Federal Reserve officials are expected to shift to a slower pace of rate hikes in 2023 as inflation trends lower.
Federal Reserve members will convene from January 31 to February 1 for the first of the year’s eight regularly scheduled Federal Open Market Committee (FOMC) meetings.
During this time, Fed officials will determine how much to raise rates in February and what trajectory U.S. monetary policy needs to maintain to ensure inflation returns to the Fed’s 2% target goal. Furthermore, Fed officials will deliberate when in 2023 to actually pause rate hikes, given the Fed’s historic pace in 2022.
In 2022, the U.S. central bank raised interest rates seven times for a cumulative 4.25%, the most since 1980, according to historical data. Between June and November, the central bank raised its benchmark interest rate by 0.75% at four consecutive meetings.
Following December’s 50 basis point (0.5%) increase, Fed members began to highlight the likelihood of lower and more moderate rate increases throughout 2023. However, Federal Reserve Chairman Jerome Powell noted the importance of not jumping the gun with monetary policy decisions and instead following the economic data.
Several Fed officials have thrown support behind a quarter percentage point increase in February, including Fed Governor Chris Waller, who recently called for a lower increase at the next FOMC meeting.
A quarter-point increase next month would bring the Fed’s terminal rate to a range between 4.5% and 4.75%. The U.S. central bank projects the terminal rate to peak between 5% and 5.25%. If that is the case, two more quarter-point increases will likely follow sometime after the first increase in February.
“The FOMC’s goal in raising interest rates is to dampen demand and economic activity to support further reductions in inflation. And there is ample evidence that this is exactly what is going on,” Waller said in a January 20 discussion titled A Case for Cautious Optimism.
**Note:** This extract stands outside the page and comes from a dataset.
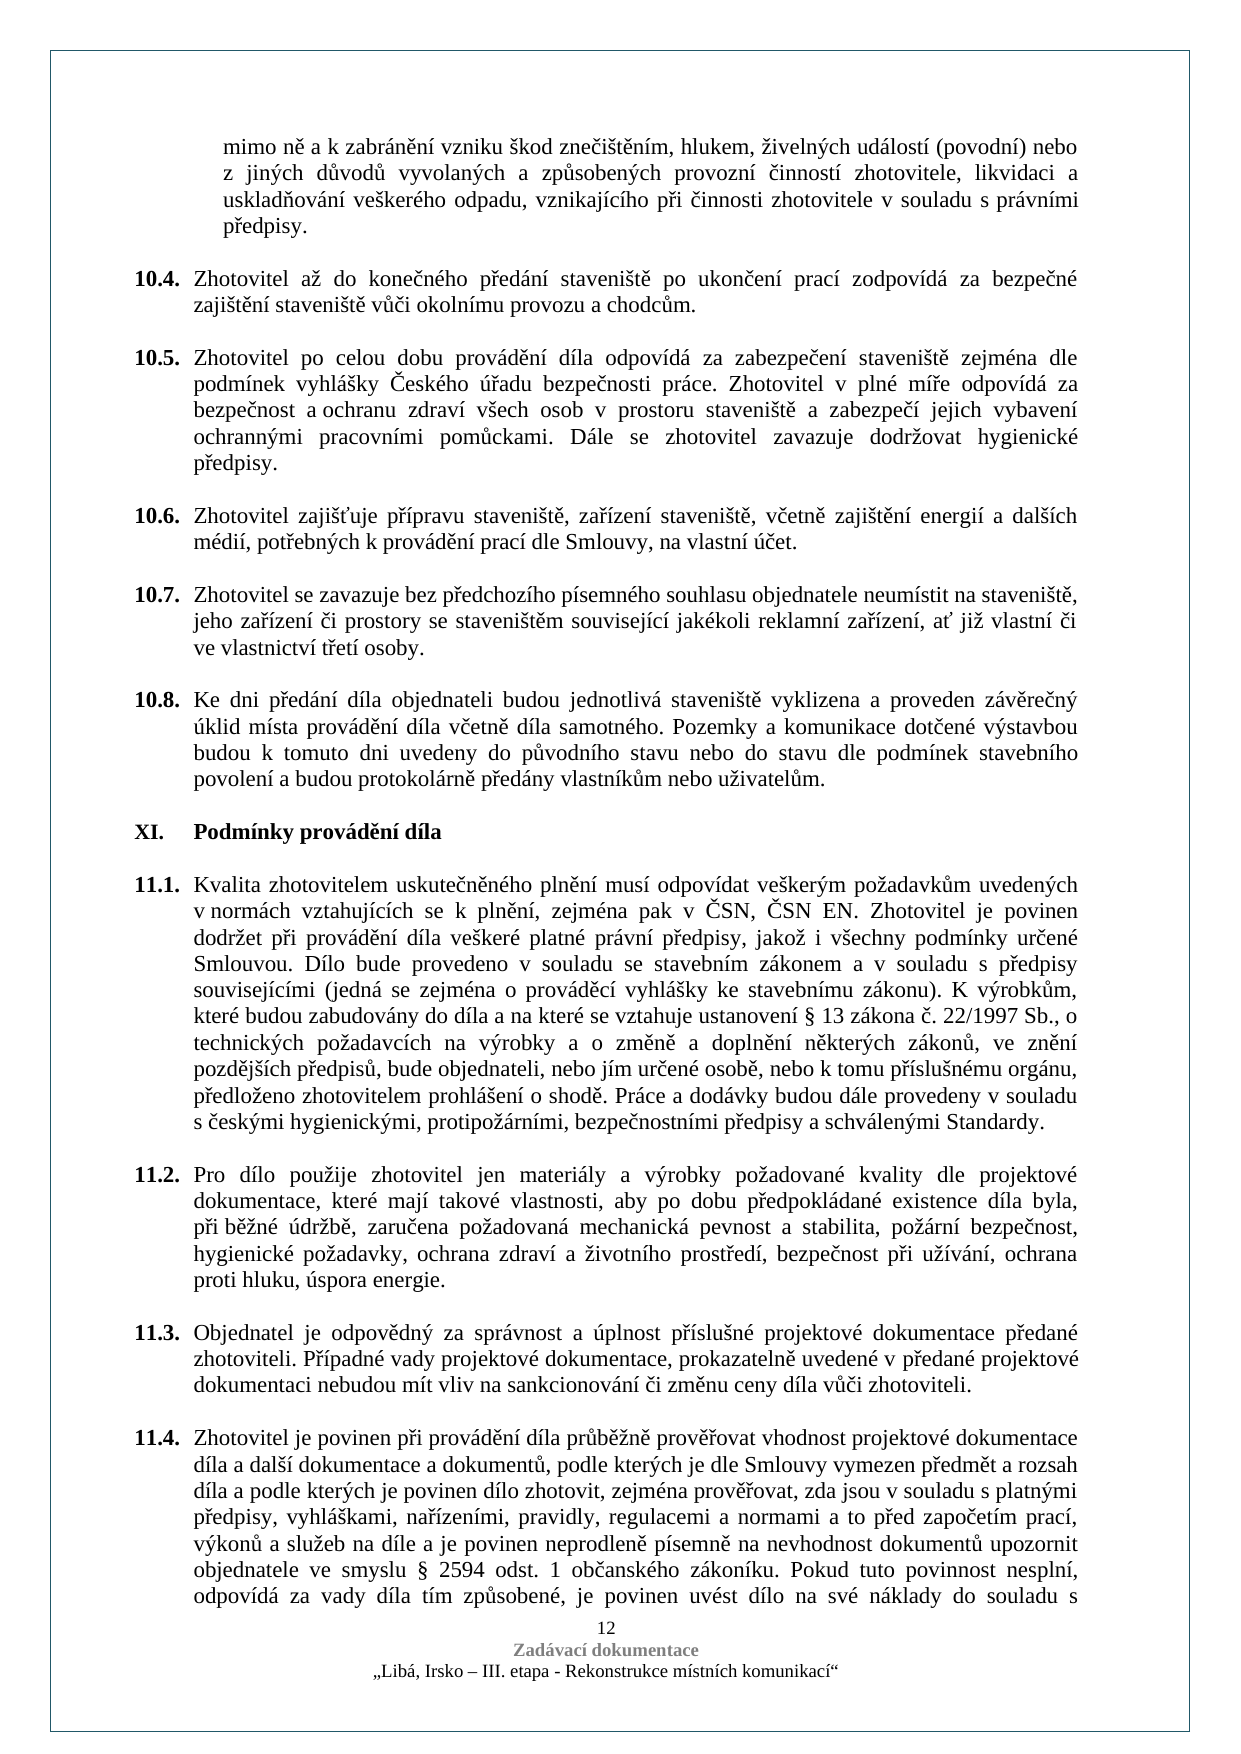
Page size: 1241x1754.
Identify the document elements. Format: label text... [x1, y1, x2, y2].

“Slowing in business activity is consistent with the FOMC’s goal of damping demand and reducing production so that it is in better alignment with the productive capacity of the economy,” said Waller.
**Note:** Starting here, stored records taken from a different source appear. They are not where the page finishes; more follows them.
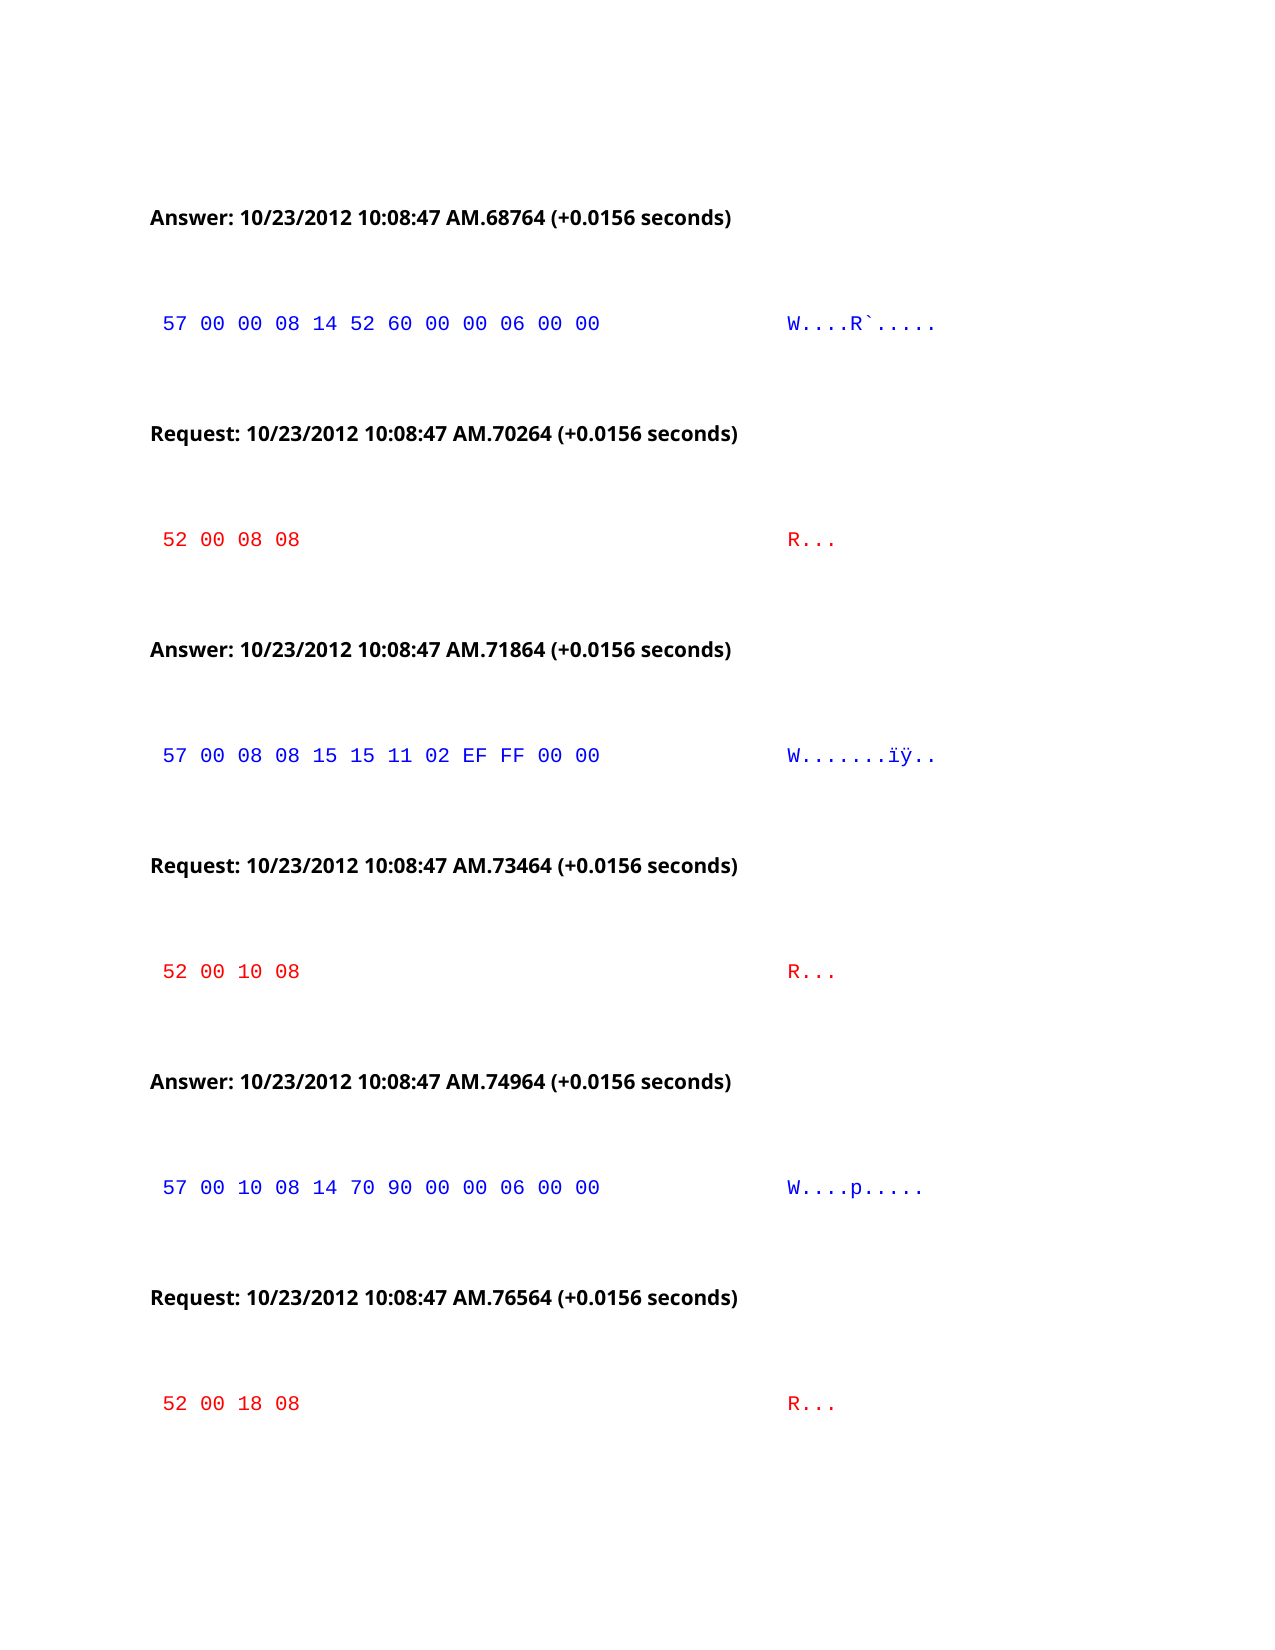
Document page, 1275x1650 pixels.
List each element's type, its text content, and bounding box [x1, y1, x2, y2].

text 57 00 08 08 15 15 11 02 EF FF 00 00 W.......ïÿ.. [150, 745, 1125, 769]
text 57 00 00 08 14 52 60 00 00 06 00 00 W....R`..... [150, 313, 1125, 337]
text 52 00 18 08 R... [150, 1393, 1125, 1417]
text 57 00 10 08 14 70 90 00 00 06 00 00 W....p..... [150, 1177, 1125, 1201]
text Answer: 10/23/2012 10:08:47 AM.74964 (+0.0156 seconds) [150, 1067, 1125, 1095]
text 52 00 08 08 R... [150, 529, 1125, 553]
text 52 00 10 08 R... [150, 961, 1125, 985]
text Answer: 10/23/2012 10:08:47 AM.71864 (+0.0156 seconds) [150, 635, 1125, 663]
text Answer: 10/23/2012 10:08:47 AM.68764 (+0.0156 seconds) [150, 203, 1125, 231]
text Request: 10/23/2012 10:08:47 AM.70264 (+0.0156 seconds) [150, 419, 1125, 447]
text Request: 10/23/2012 10:08:47 AM.76564 (+0.0156 seconds) [150, 1283, 1125, 1311]
text Request: 10/23/2012 10:08:47 AM.73464 (+0.0156 seconds) [150, 851, 1125, 879]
“The goal is not, I would emphasize, to halt economic activity,” he pointed out.
However, Fed Vice Chair Lael Brainard suggested that the policy decisions made over 2022 occurred with a lag that has not become fully measurable yet. Brainard said that the lag creates a delay between policy action and results, which can alter the speed and magnitude of the Fed’s monetary policy stance.
“The lagged effects of earlier accommodation likely offset some of the initial effects of tightening over the course of 2022, and it is likely that the full effect on demand, employment, and inflation … still lies ahead,” Brainard said in a January 19 speech titled Staying the Course to Bring Inflation Down.
Ultimately, raising rates in smaller increments will provide Fed members “the ability to absorb more data … and probably better land at a sufficiently restrictive level,” Brainard said.
Not all Fed members are behind a 25-basis point increase, though.
St. Louis Fed President James Bullard voiced his support for a larger half-point rate increase due to the uncertainty around the trust strength of inflation in the U.S.
“You’d probably have to get over 5% to say with a straight face that we’ve got the right level,” Bullard said in an interview.
“Why not go to where we’re supposed to go? … Why stall and not quite get to that level?” he asked.
Once the Fed’s peak terminal rate has been reached, it will be best to hold rates steady to gauge the economic response.
After the Fed pauses, “we’ll need to remain flexible and raise rates further if changes in the economic outlook or financial conditions call for it,” Dallas Fed President Lorie Logan said in a recent speech at Texas McCombs’ Rowling Hall.
“My own view is that we will likely need to continue gradually raising the fed funds rate until we see convincing evidence that inflation is on track to return to our 2% target in a sustainable and timely way,” she said.